Tax Court sided with IRS. The Tax Court concluded that Robinson's acquisition of the right to use the Pyrex and Oneida trademarks was part of its production process, and that the royalties paid to Corning and Oneida directly benefited its production activities and/or were incurred by reason of its producing the trademarked kitchen tools. The license agreements gave Robinson the right to manufacture the Pyrex- and Oneida-branded kitchen tools, without which it couldn't have legally manufactured them, and the royalties were thus indirect costs properly allocable to the Pyrex- and Oneida-branded kitchen tools that Robinson produced. In so holding, it rejected Robinson's argument that the royalties paid to Corning and Oneida were deductible marketing expenses that were exempt from the capitalization rules. (Robinson Knife Manufacturing Co., Inc., TC Memo 2009-9)

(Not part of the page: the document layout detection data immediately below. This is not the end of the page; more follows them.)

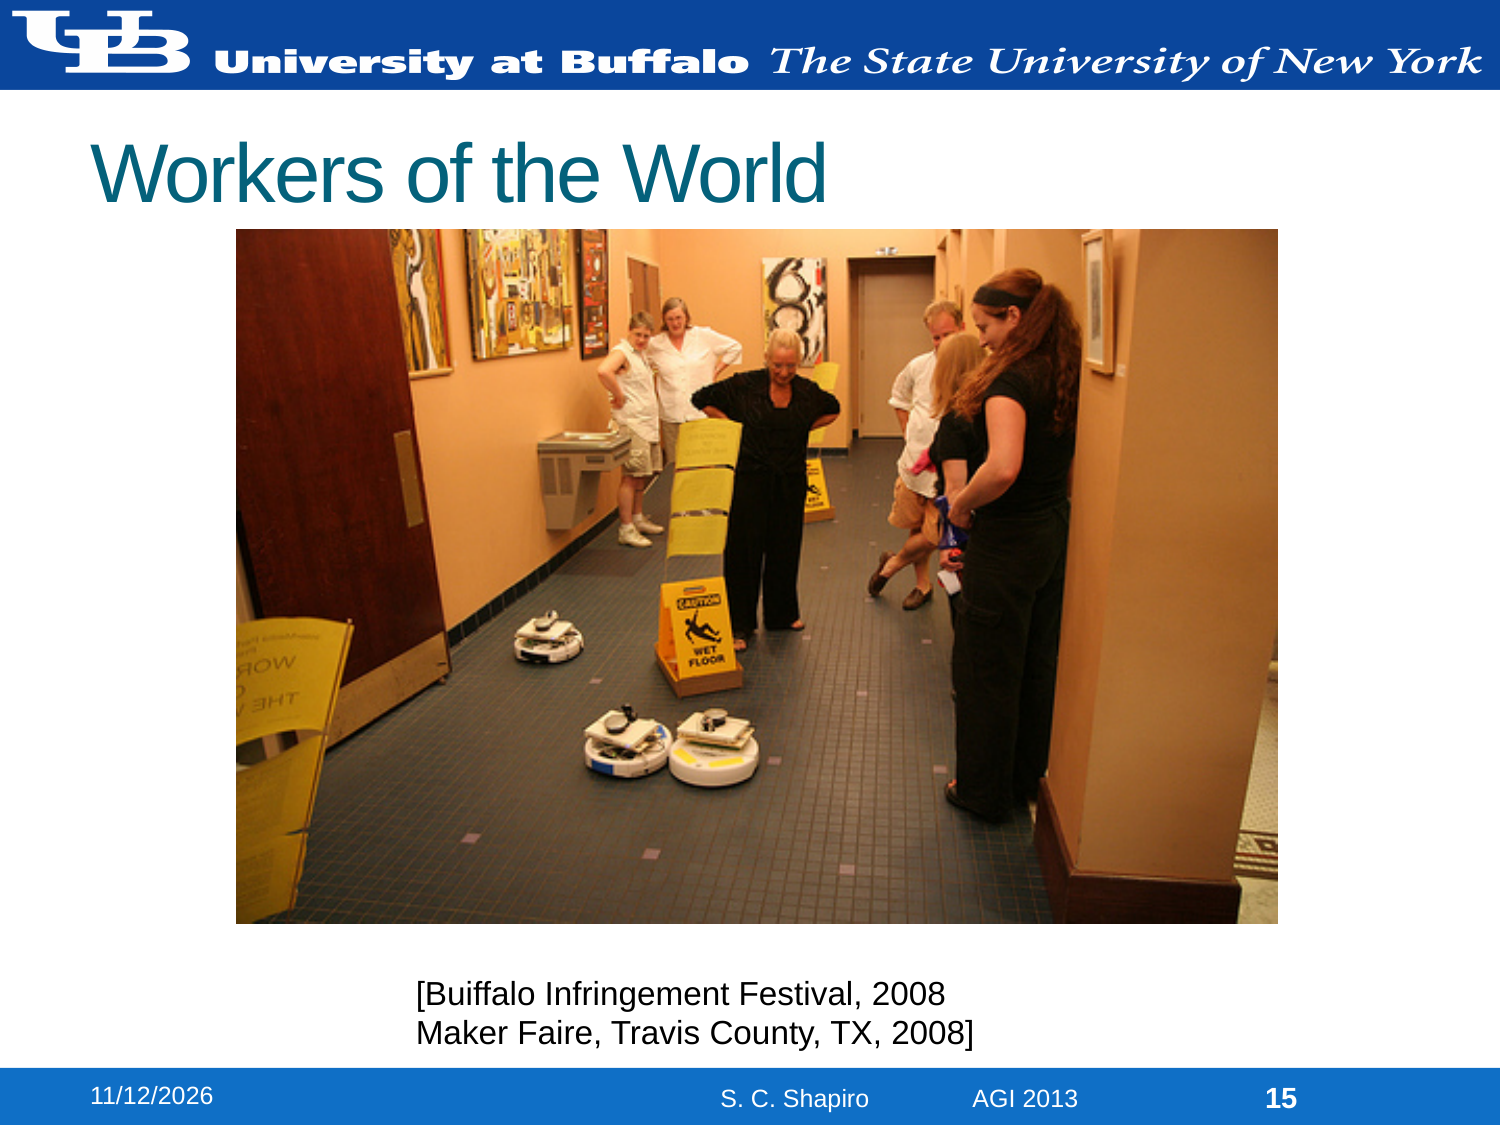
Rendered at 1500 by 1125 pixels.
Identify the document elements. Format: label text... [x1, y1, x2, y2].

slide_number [75, 1068, 550, 1122]
picture [235, 229, 1279, 924]
slide_number 15 [1250, 1069, 1425, 1124]
picture [0, 0, 1500, 90]
text_box [Buiffalo Infringement Festival, 2008 Maker Faire, Travis County, TX, 2008] [401, 964, 991, 1059]
footer S. C. Shapiro AGI 2013 [562, 1071, 1238, 1125]
title Workers of the World [75, 87, 1425, 250]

Second Circuit reversed. On appeal, the Second Circuit found that the Tax Court's reasoning confused the license agreements with the royalty costs. It determined that Robinson's royalties were not “incurred by reason of,” and didn't directly benefit, its production activities. Looking to the plain text of Reg. §1.263A-1(e)(3)(i), the Court found that it is the actual costs of producing and developing an item, and not the contracts pursuant to which those costs are paid, that are subject to the capitalization requirement. The Second Circuit stressed that Robinson's royalties were sales-based—calculated as a percentage of net sales of kitchen tools and incurred only upon the sale of those kitchen tools—and as such were immediately deductible. (Robinson Knife Manufacturing Co. & Subs. v. Comm., (CA 2 3/19/2010) 105 AFTR 2d 2010-1467)

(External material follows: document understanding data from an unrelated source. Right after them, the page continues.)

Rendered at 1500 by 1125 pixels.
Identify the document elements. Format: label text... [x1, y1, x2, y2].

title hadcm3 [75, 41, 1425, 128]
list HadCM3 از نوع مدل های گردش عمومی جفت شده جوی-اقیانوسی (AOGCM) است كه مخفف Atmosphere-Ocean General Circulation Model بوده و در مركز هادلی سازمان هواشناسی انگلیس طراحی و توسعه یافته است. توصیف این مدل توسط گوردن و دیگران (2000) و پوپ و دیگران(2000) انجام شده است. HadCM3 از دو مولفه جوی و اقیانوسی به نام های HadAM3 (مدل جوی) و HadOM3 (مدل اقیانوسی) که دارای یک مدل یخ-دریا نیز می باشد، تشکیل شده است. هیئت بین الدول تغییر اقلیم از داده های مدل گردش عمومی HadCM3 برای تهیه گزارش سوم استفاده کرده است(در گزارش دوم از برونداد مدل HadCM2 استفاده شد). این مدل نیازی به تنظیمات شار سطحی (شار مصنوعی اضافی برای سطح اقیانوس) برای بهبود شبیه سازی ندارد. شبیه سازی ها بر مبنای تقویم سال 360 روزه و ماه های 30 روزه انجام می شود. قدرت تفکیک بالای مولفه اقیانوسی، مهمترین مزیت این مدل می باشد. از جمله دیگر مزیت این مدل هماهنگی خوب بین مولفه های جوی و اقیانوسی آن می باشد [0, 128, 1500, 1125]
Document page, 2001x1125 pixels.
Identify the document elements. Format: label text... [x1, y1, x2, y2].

Issuance of proposed regs. On Dec. 17, 2010, in response to the Second Circuit's decision, IRS issued proposed regs stating that sales-based royalties are production costs required to be capitalized under Code Sec. 263A and allocated to inventory sold during the taxable year. (Prop Reg §1.263A-1(c)(5)) IRS stated that the Second Circuit “misconstrued the nature of costs required to be capitalized,” noting that the fact that the amount of sales-based royalties is determined by reference to the number of units sold affects only the timing of when that amount is incurred, but does not change an otherwise capitalizable production cost into a non-capitalizable cost. The proposed regs further clarified that an indirect cost may directly benefit, or be incurred by reason of, the performance of production or resale activities, even if the costs are incurred only upon the sale of inventory. (Prop Reg §1.263A-1(e)(3)(i))

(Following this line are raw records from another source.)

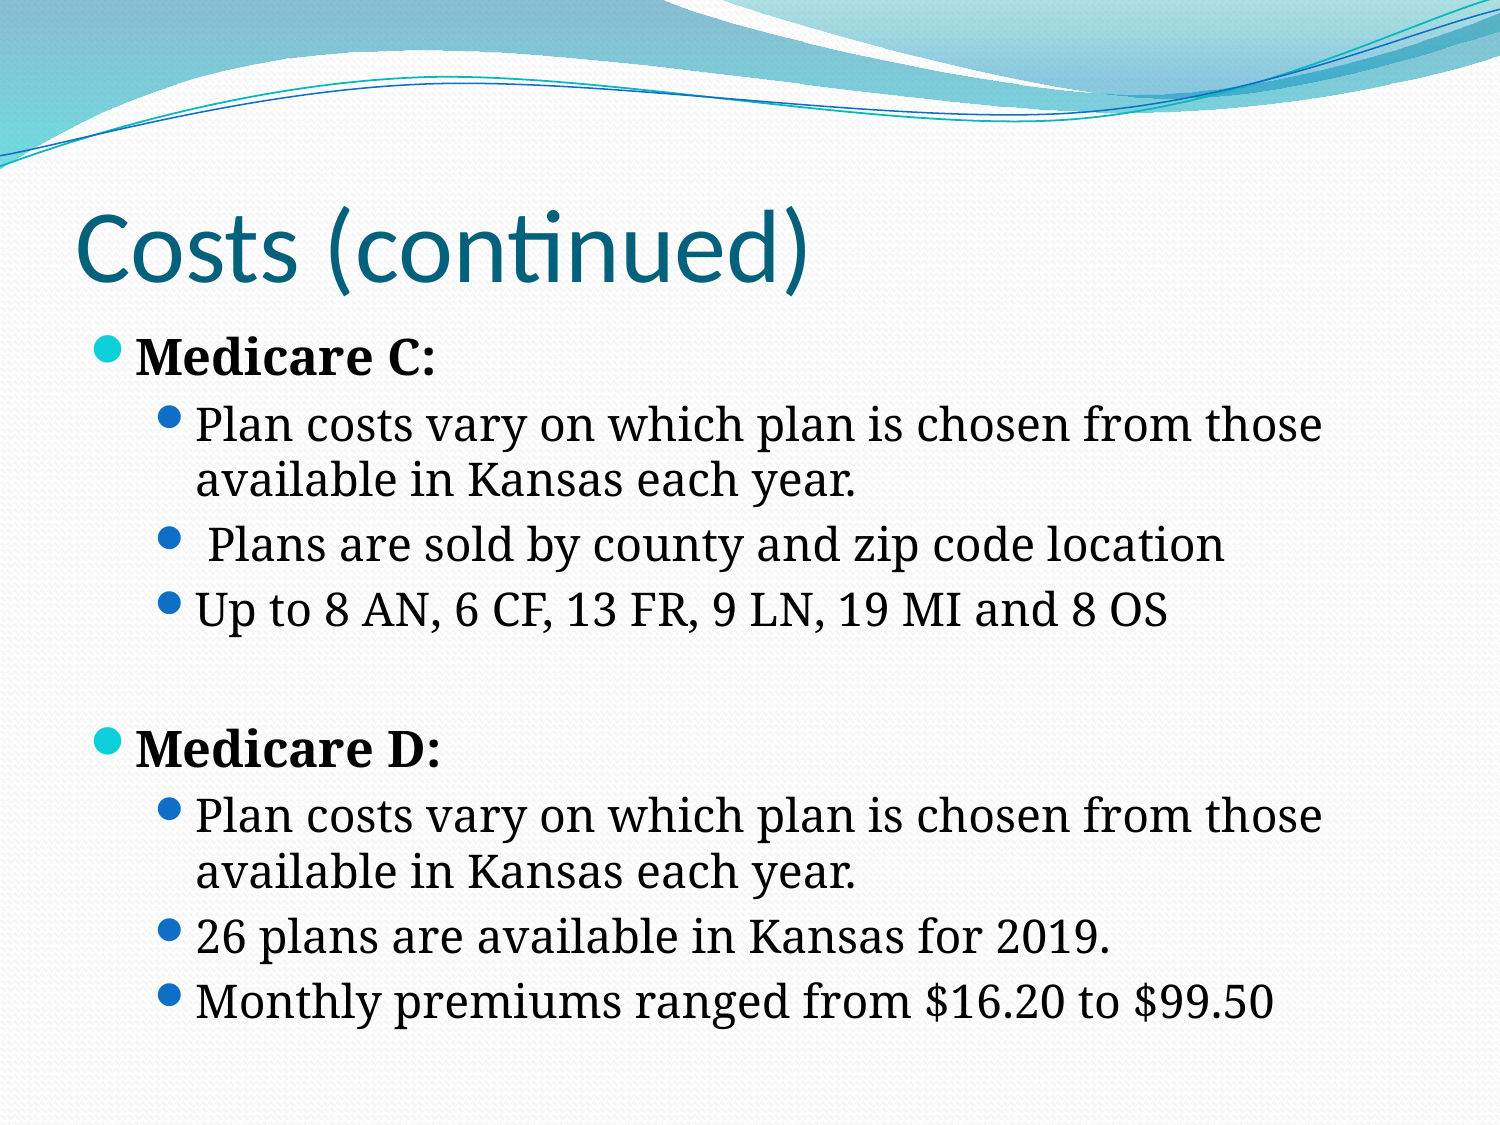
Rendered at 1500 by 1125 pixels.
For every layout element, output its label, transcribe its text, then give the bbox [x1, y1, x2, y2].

title Costs (continued) [75, 115, 1425, 303]
list Medicare C: Plan costs vary on which plan is chosen from those available in Kansas each year. Plans are sold by county and zip code location Up to 8 AN, 6 CF, 13 FR, 9 LN, 19 MI and 8 OS Medicare D: Plan costs vary on which plan is chosen from those available in Kansas each year. 26 plans are available in Kansas for 2019. Monthly premiums ranged from $16.20 to $99.50 [75, 317, 1425, 1038]
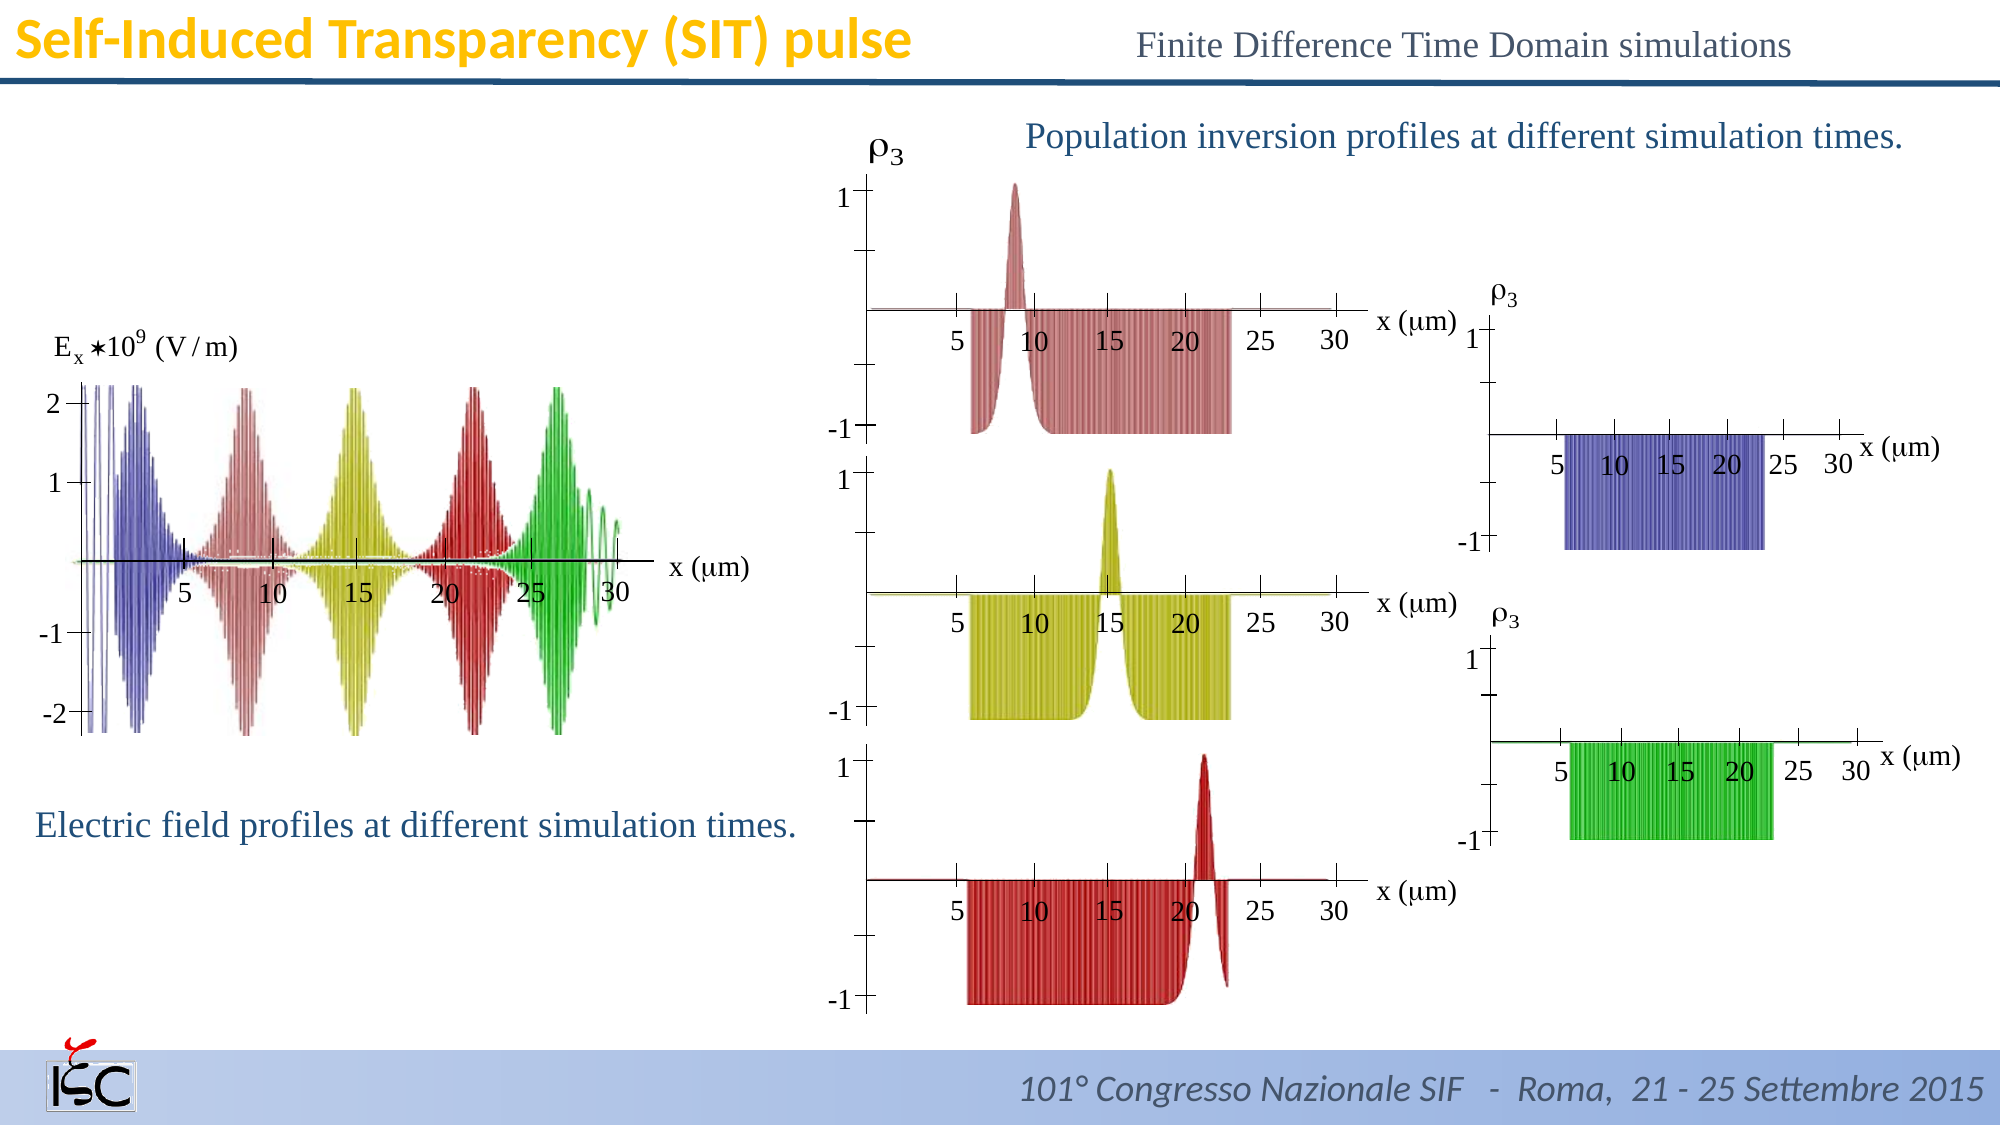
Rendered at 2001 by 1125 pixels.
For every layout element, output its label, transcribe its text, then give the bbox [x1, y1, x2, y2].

picture [41, 1032, 139, 1113]
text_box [816, 741, 1466, 1015]
text_box Population inversion profiles at different simulation times. [1010, 103, 1930, 164]
text_box Electric field profiles at different simulation times. [20, 792, 816, 853]
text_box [816, 452, 1467, 726]
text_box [816, 120, 1466, 444]
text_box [1451, 593, 1959, 846]
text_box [1452, 268, 1937, 552]
text_box 101° Congresso Nazionale SIF - Roma, 21 - 25 Settembre 2015 [0, 1050, 2000, 1125]
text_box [23, 322, 766, 738]
text_box Self-Induced Transparency (SIT) pulse [0, 1, 2000, 80]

IRS nonacquiesces. In the AOD, IRS stated that it disagreed with the Second Circuit's reasoning and that it wouldn't follow the Courts holding, except in cases appealable to the Second Circuit (i.e., those in New York, Connecticut, and Vermont).It opined that the Second Circuit confused the timing with the purpose of the payments, reasoning that Robinson incurred the royalty expenses first to produce the trademarked items, then to sell them. In the end, IRS agreed with the Tax Court that Robinson incurred the royalty expenses “by reason of” its production activities, so the royalty payments were “production costs” under Reg. §1.263A-1(e)(3)(i) and not currently deductible expenses under Code Sec. 162.
Observation: In Mayo Foundation for Medical Education and Research, et al. v. U.S. (S Ct 1/11/2011) 107 AFTR 2d 2011-341, the Supreme Court stated that interpretive IRS regs are entitled to heightened Chevron deference. Thus, the outcome of this issue might be resolved upon finalization of the proposed regs.
References: For the uniform capitalization rules, see FTC 2d/FIN ¶G-5450; United States Tax Reporter ¶263A4; TaxDesk ¶456,000; TG ¶16100.